### Task instructions
Quote the data word for word from the line containing "order: Poales" through the end of the data, including that line.

□ □ □ □ □

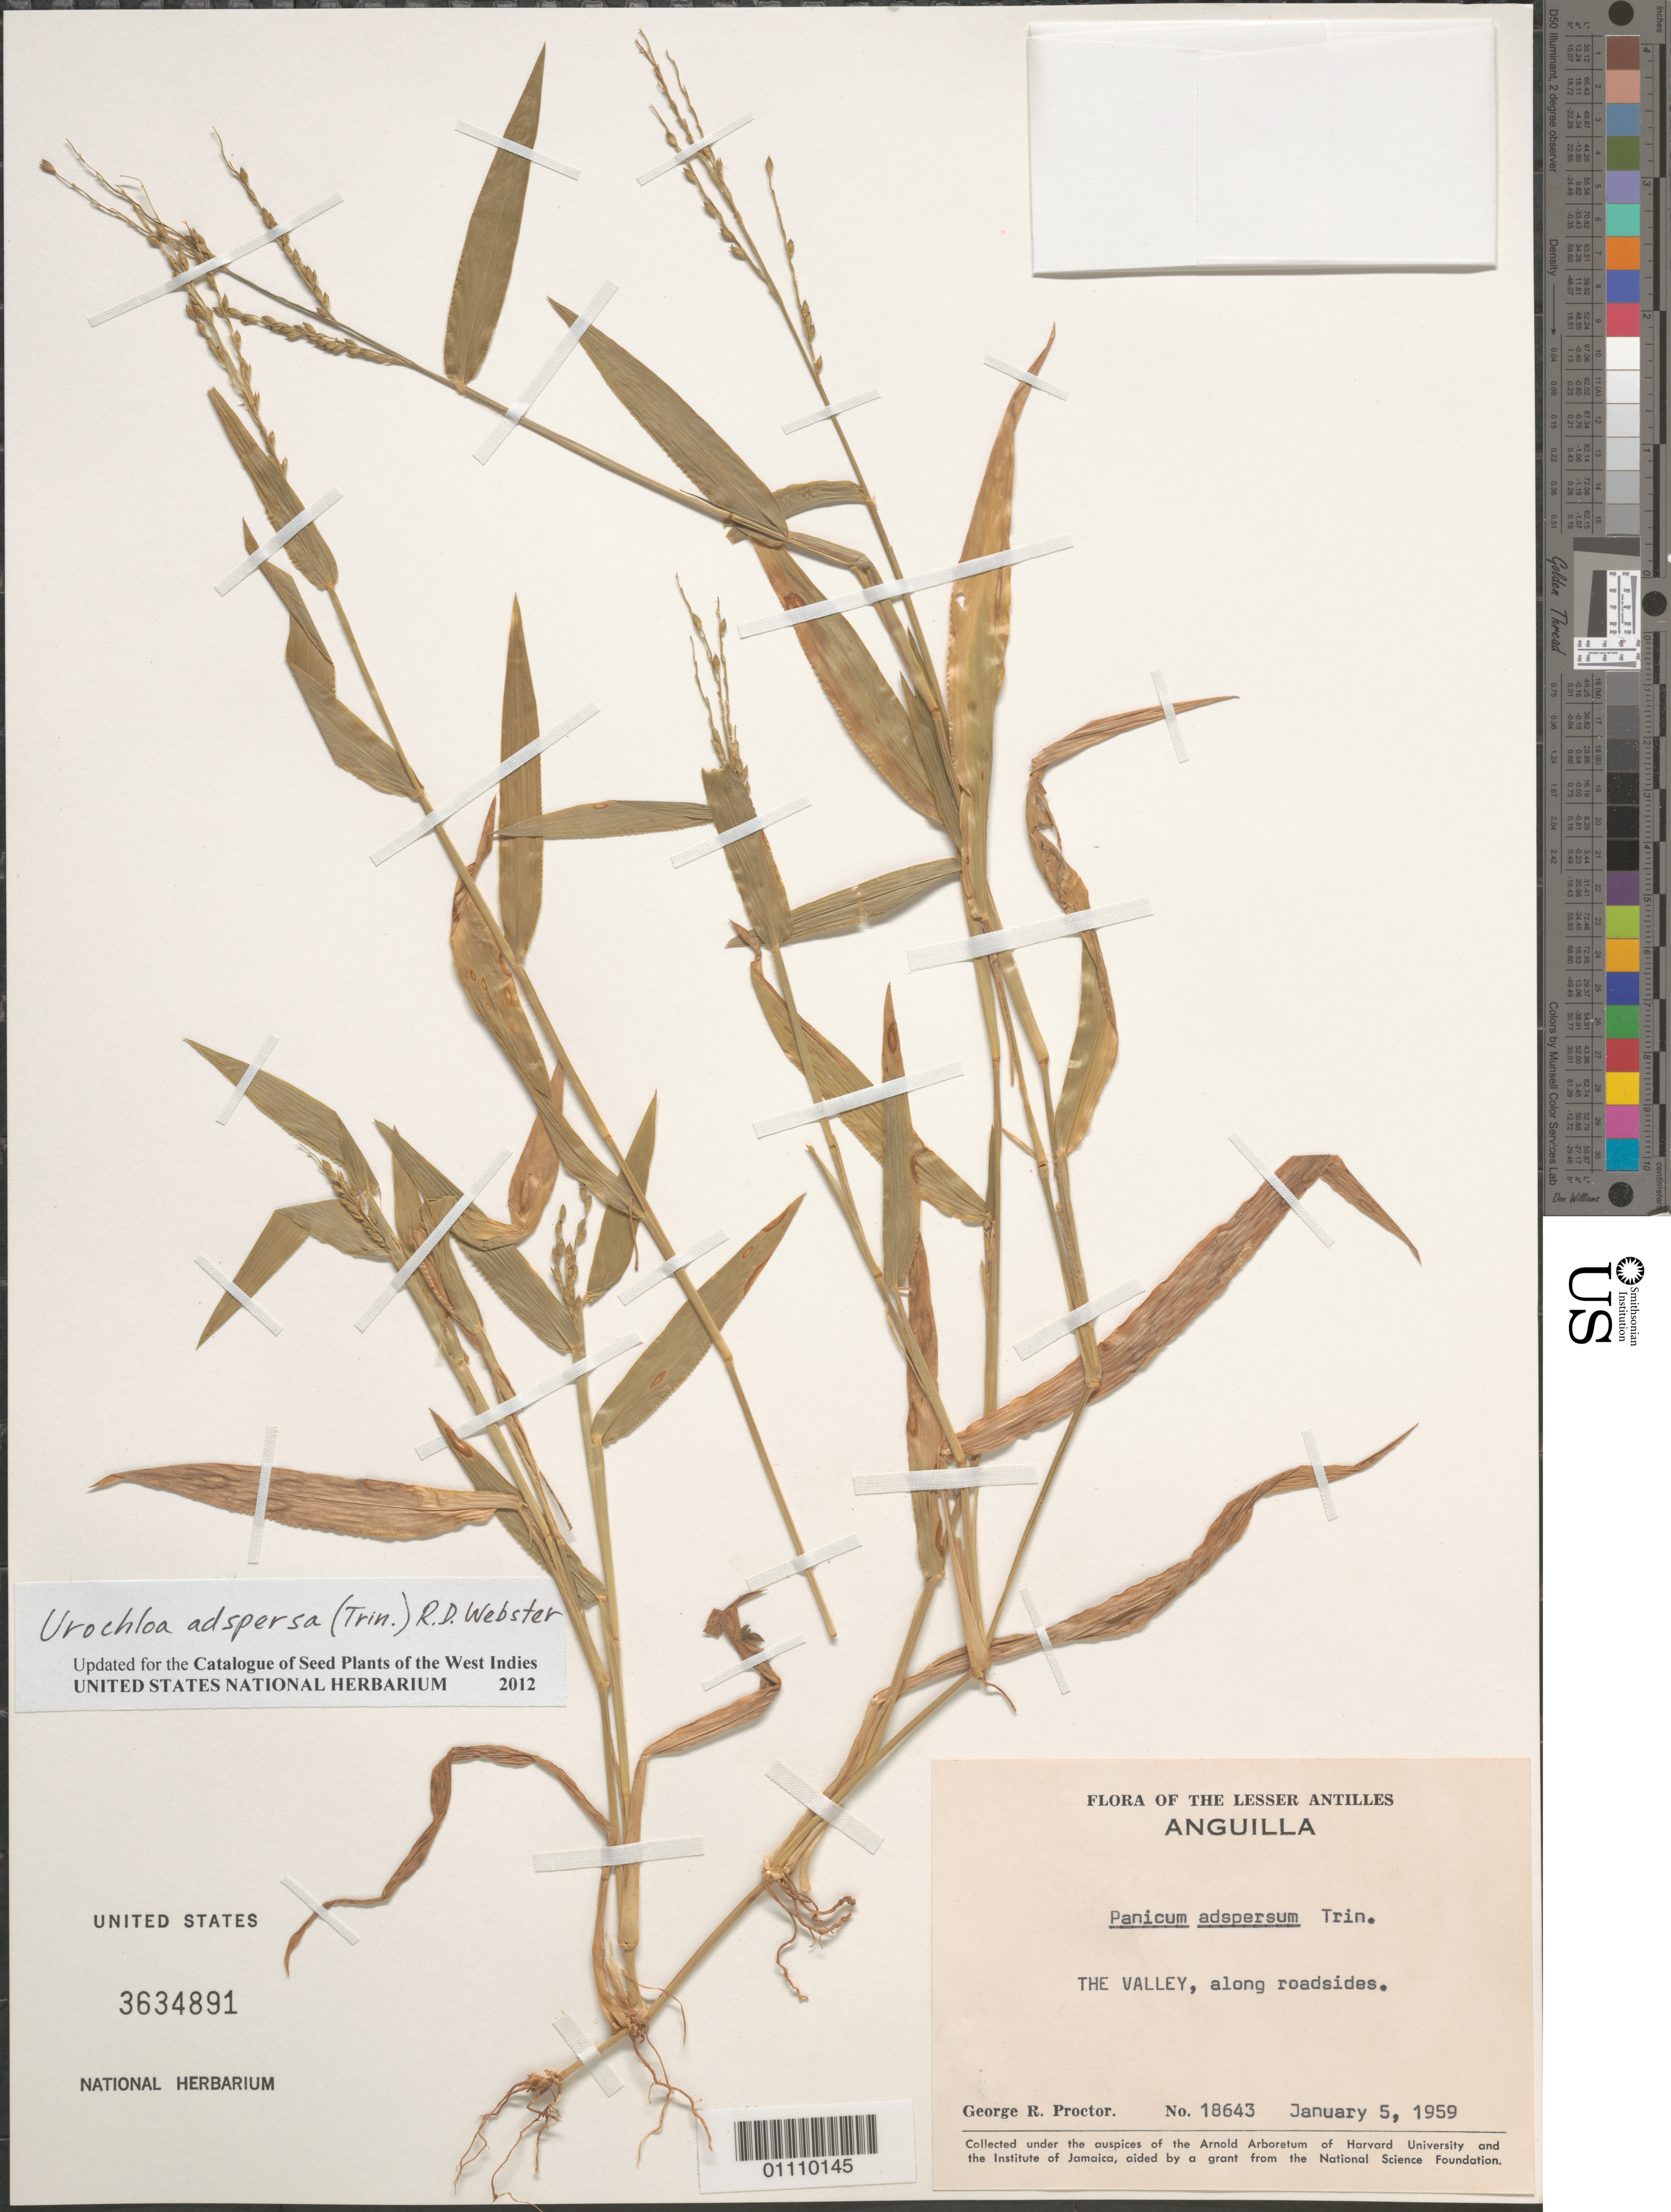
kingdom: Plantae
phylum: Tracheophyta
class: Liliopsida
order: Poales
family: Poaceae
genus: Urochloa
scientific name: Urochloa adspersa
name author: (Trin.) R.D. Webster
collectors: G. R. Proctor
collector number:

□ □ □ □ □

### Answer for this exercise
order: Poales
family: Poaceae
genus: Urochloa
scientific name: Urochloa adspersa
name author: (Trin.) R.D. Webster
collectors: G. R. Proctor
collector number:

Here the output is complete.